TEXTE FOURNI>
..........
ÉTÉ 1963, LAC WASWANIPI. Jean-Yves Soucy a dix-huit ans et déniche un emploi de garde-feu, au lac Waswanipi, à l’ouest de Chibougamau. Un camp au milieu des arbres, au bord de l’eau, un compagnon de travail peu volubile et renfrogné. Le même été, j’étais au nord du lac à Jim, au Lac-Saint-Jean, assistant d’un commis dans un chantier forestier de la famille Murdock. Ce dernier me voyait comme un ennemi qui cherchait à prendre sa place. Soucy aura le temps pendant ces semaines d’apprivoiser les Cris, la vie dans les bois et quelques rudiments de la langue de William Saganash. Jean-Yves Soucy nous raconte cet été enchanté dans Waswanipi, un récit de jeunesse que j’ai lu avec bonheur encore une fois.
..........
CONSIGNE A>
Traduisez en anglais la phrase suivante du texte fourni : « Jean-Yves Soucy a dix-huit ans et déniche un emploi de garde-feu, au lac Waswanipi, à l’ouest de Chibougamau. »
CONSIGNE B>
D’après le texte fourni, quel emploi Jean-Yves Soucy occupe-t-il au lac Waswanipi durant l’été 1963 ?

[Entrées de données]
..........
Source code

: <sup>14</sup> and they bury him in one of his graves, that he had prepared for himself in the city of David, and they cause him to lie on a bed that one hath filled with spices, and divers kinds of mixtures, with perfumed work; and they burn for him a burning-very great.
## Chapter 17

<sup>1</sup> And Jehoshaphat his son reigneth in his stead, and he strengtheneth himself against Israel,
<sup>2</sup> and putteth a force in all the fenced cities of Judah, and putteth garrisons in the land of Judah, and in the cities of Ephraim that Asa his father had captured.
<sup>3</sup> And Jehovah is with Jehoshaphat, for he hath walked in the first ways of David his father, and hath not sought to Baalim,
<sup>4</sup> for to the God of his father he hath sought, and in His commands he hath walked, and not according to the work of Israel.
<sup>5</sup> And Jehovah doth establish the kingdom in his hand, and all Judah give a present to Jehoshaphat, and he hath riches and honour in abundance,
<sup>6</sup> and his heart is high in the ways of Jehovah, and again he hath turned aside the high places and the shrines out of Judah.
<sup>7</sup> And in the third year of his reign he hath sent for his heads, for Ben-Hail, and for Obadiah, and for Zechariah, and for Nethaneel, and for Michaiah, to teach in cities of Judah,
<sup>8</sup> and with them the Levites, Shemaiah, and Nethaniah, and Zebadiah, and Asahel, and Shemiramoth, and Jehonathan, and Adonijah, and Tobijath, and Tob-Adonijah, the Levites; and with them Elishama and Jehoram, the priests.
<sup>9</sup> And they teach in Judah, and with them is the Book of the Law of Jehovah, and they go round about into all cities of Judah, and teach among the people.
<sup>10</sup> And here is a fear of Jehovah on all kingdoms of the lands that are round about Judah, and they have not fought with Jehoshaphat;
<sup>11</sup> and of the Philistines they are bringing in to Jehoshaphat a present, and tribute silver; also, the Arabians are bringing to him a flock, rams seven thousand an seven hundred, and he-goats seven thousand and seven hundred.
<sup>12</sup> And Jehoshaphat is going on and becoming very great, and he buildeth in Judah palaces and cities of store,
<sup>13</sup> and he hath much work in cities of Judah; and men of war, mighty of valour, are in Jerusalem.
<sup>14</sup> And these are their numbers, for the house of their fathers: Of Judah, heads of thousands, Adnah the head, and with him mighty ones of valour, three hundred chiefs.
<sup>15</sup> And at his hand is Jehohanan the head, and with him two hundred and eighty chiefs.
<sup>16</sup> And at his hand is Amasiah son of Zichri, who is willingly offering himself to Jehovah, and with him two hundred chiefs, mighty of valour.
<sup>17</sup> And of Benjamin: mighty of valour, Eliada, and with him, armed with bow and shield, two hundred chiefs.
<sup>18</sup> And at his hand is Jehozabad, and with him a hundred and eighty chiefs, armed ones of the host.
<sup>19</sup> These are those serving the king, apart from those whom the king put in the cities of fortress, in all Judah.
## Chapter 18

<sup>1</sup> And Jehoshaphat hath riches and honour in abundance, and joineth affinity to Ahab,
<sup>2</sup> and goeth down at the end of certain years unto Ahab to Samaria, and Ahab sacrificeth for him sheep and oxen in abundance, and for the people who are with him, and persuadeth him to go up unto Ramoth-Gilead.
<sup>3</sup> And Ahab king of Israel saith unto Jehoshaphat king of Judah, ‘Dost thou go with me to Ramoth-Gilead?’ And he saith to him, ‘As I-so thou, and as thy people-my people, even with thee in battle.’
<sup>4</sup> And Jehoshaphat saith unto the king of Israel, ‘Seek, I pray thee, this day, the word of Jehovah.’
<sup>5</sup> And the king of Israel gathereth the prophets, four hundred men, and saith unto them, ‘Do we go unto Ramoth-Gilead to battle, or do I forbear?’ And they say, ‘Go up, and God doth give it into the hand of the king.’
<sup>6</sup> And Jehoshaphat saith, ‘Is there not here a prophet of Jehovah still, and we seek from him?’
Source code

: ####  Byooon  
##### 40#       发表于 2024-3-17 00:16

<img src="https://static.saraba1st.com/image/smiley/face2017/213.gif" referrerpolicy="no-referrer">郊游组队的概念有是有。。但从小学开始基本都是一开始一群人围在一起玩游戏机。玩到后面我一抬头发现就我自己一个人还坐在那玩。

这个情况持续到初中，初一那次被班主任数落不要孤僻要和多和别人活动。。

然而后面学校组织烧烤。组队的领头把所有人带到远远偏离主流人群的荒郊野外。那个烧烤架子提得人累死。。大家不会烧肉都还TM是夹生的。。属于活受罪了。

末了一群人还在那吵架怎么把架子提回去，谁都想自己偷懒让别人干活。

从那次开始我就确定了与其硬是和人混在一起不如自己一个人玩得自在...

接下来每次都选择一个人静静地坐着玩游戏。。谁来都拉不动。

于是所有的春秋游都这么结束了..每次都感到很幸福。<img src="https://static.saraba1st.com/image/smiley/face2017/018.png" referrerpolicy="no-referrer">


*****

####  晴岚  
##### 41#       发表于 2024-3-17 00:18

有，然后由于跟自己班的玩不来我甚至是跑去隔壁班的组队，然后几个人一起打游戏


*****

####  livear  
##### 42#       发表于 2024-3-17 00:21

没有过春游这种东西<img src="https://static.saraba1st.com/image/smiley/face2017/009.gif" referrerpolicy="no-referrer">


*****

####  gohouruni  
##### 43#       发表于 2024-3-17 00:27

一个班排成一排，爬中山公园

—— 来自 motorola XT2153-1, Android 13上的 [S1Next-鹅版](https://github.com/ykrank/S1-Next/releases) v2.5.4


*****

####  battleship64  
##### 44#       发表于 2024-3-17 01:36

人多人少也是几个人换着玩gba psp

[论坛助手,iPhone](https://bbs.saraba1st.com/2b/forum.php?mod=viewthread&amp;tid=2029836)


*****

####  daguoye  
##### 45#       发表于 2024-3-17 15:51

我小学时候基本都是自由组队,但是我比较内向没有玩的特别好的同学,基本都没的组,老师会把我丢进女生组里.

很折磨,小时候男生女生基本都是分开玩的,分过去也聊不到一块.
..........
RÉPONSE A>
Jean-Yves Soucy is eighteen years old and lands a job as a fire warden at Lake Waswanipi, west of Chibougamau.

RÉPONSE B>
Il y travaille comme garde-feu.